A national emergency health infrastructure would also help the government address national emergencies more efficiently. The advantages of this are especially apparent after the COVID-19 pandemic and the disruption it wreaked on health insurance coverage (it is estimated that 29% of Americans lost their health insurance in 2020). In addition, the pandemic was an eye opener for many regarding the deeply ingrained structural flaws in our healthcare system making more people open to reform.

Some might prefer incremental reform over sweeping restructuring. Past reform attempts avoided fundamental change, perhaps because the system was so entrenched that uprooting it presented a messy prospect.  However, the pandemic has already disrupted our social infrastructure on many levels. Disruption, while unsettling, also lowers the transition costs of fundamental change. Thus, the transition costs of making fundamental changes in our healthcare system are much lower than they used to be. This pandemic presents us with a historic opportunity to make fundamental changes in our healthcare system. The silver lining of our recent tragedy could be our long overdue national health revolution.

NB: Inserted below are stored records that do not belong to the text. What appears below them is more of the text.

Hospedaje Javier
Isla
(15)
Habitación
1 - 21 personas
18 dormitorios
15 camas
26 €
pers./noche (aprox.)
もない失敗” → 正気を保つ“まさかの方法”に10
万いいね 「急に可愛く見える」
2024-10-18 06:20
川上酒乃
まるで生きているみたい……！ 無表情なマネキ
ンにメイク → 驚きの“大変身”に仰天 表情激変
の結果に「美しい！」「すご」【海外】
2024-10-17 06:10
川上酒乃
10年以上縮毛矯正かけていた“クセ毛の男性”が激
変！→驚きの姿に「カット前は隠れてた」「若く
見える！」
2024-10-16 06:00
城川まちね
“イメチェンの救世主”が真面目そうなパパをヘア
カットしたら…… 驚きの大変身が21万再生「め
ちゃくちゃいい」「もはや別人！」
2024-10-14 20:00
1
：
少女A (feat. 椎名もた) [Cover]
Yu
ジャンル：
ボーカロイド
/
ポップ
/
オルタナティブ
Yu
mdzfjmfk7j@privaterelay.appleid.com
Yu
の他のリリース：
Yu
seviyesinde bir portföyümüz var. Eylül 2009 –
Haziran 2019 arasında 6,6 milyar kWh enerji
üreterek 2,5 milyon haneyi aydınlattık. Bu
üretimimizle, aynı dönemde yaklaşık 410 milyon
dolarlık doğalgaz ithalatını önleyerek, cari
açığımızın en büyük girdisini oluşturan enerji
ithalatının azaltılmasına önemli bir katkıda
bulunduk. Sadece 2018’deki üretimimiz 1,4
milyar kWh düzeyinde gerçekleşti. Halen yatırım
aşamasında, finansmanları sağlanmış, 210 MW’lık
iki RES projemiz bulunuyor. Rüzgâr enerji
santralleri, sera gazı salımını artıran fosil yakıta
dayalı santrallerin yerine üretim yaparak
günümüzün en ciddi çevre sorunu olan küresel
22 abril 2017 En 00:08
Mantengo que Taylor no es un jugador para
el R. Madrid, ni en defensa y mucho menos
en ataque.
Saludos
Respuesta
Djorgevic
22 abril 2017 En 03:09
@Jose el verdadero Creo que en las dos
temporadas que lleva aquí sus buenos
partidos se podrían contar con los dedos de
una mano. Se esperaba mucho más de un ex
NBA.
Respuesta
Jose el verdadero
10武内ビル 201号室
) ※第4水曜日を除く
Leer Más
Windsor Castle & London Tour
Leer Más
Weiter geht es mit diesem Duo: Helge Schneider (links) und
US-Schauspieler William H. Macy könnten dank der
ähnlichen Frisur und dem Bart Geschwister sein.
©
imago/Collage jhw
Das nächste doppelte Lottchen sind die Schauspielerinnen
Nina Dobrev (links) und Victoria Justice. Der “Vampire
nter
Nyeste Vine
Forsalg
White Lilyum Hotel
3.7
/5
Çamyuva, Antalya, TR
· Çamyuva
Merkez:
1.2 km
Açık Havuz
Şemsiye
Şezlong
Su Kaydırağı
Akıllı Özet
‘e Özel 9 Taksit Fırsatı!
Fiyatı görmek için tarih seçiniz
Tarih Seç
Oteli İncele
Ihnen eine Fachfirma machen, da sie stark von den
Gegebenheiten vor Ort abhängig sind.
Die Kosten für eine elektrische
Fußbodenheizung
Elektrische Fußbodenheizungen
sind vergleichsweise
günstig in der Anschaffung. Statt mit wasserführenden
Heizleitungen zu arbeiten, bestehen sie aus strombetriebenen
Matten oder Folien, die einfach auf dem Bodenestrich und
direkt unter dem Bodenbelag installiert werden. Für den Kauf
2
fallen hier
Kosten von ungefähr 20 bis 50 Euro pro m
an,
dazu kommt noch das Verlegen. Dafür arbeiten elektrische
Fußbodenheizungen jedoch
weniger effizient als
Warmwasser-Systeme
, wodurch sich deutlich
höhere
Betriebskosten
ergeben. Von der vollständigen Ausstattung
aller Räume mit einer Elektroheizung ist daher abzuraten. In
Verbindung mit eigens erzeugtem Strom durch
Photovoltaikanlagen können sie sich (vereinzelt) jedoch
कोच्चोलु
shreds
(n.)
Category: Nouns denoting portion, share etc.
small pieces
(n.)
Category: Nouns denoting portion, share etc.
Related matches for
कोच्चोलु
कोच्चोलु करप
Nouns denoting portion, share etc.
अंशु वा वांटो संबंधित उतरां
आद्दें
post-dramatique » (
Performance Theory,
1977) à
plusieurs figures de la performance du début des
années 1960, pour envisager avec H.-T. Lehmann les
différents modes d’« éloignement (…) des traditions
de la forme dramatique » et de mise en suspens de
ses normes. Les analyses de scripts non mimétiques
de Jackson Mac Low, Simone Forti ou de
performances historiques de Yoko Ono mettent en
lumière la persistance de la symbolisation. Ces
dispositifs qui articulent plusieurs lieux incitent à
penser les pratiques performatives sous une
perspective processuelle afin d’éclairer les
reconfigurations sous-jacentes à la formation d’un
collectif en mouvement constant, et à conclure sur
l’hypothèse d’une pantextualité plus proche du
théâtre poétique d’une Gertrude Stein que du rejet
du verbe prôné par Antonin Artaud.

Danielle Teitelbaum, J.D. Class of 2022, N.Y.U. School of Law.

Suggested Citation: Danielle Teitelbaum, An Incentive Perspective on U.S. Healthcare, N.Y.U. J. Legis. & Pub. Pol’y Quorum (2021).

  • 1
    Note that insurances offered plans labeled “catastrophic health plans.” However, these plans were not comprehensive in covering all emergency expenses and had very high deductibles. The ACA expanded the list of essential services these plans were required to cover. However, insurers responded by severely restricting access to these plans.
  • 2
    Visiting Nurse Serv. of New York Home Care v. New York State Dep’t of Health, 13 A.D.3d 745 (N.Y. App. Div. 2004), aff’d, 5 N.Y.3d 499 (N.Y. 2005) (explaining the role of MedMax programs).
  • 3
    While uncompensated care was reduced by Medicaid coverage expansion under the ACA, not all states participated.